What are attributions?

Attributions are the explanations people give for the causes of events in their lives. By explaining the causes of events, people create an understanding that they take with them into future situations, and this helps them develop mastery over their lives. The reflections of Heider (1944, 1958) addressed these issues and initiated interest in attributions. Heider considered people naïve psychologists, who try to better understand their own and others’ behaviour by piecing together information helping them to link behaviour to its root cause. In a similar way, people also try to derive explanations for their performances in sport. The issues for sport psychology are how people do explain these performances and pinpoint the root cause of them, and what impact an in-depth search for these causes has on future emotions, expectations and performance.

What do we know?

Attributions impact upon efficacy expectations both independently and interactively.

Future Research

It is our contention that the central emphasis of future research in this area should be on controllability attributions. The secondary focus is then on how controllability attributions generalise across time, situations, and people. This is an under-researched, but nonetheless very important topic. At present, we have just a few articles on this topic. These are:

Coffee, P., & Rees, T. (2008). The CSGU: A Measure of Controllability, Stability, Globality, and Universality Attributions. Journal of Sport & Exercise Psychology, 30, 611-641. To view a pdf of this paper, click here

Coffee, P., & Rees, T. (2008). The main and interactive effects of attribution dimensions upon efficacy expectations in sport. Psychology of Sport and Exercise , 9, 775-785. To view a pdf of this paper, click here

Rees, T. (2007). Main and interactive effects of attribution dimensions upon efficacy expectations in sport. Journal of Sports Sciences. To view a pdf of this chapter, click here

Rees, T., Ingledew, D. K., & Hardy, L. (2005). Attribution in sport psychology: Seeking congruence between theory, research and practice. Psychology of Sport and Exercise, 6, 189-204. This is a review and position paper. To view a pdf of this chapter, click here

Rees, T., Ingledew, D. K., & Hardy, L. (2005). Attribution in sport psychology: Further comments. Psychology of Sport and Exercise, 6, 213-214. To view a pdf of this chapter, click here

Future projects that need to be run:

1. The main and interactive effects of attribution dimensions upon efficacy expectations, emotions and performance/motivated behaviour in sport (using both the CDSII and new attribution measures). This would include replication studies

2. The main and interactive effects of attribution dimensions upon efficacy expectations, emotions and performance/motivated behaviour in sport within Vallerand’s (1987) intuitive and reflective appraisal model.

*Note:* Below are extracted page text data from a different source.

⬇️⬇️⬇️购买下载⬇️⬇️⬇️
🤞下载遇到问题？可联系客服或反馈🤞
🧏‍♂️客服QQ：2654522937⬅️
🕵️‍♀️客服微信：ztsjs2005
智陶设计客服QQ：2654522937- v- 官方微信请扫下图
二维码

3. Although cross-sectional studies might help our understanding of the attributions people make and their subsequent effects on emotions, expectations and performance, longitudinal studies could reveal much more important information about how attributions alter over time. One might consider the process of attributional thought as a dynamic, transactional process over time, with attributions affecting responses, responses affecting future appraisal of the environment, and appraisal leading to altered attributions. Instead of further cross-sectional studies, or even longitudinal studies using just two or three time points, one might consider methods such as ecological momentary assessment, or experience sampling. These methods would allow a much more detailed observation of naturally occurring attributions over time, the interaction with the environment and the reattribution process.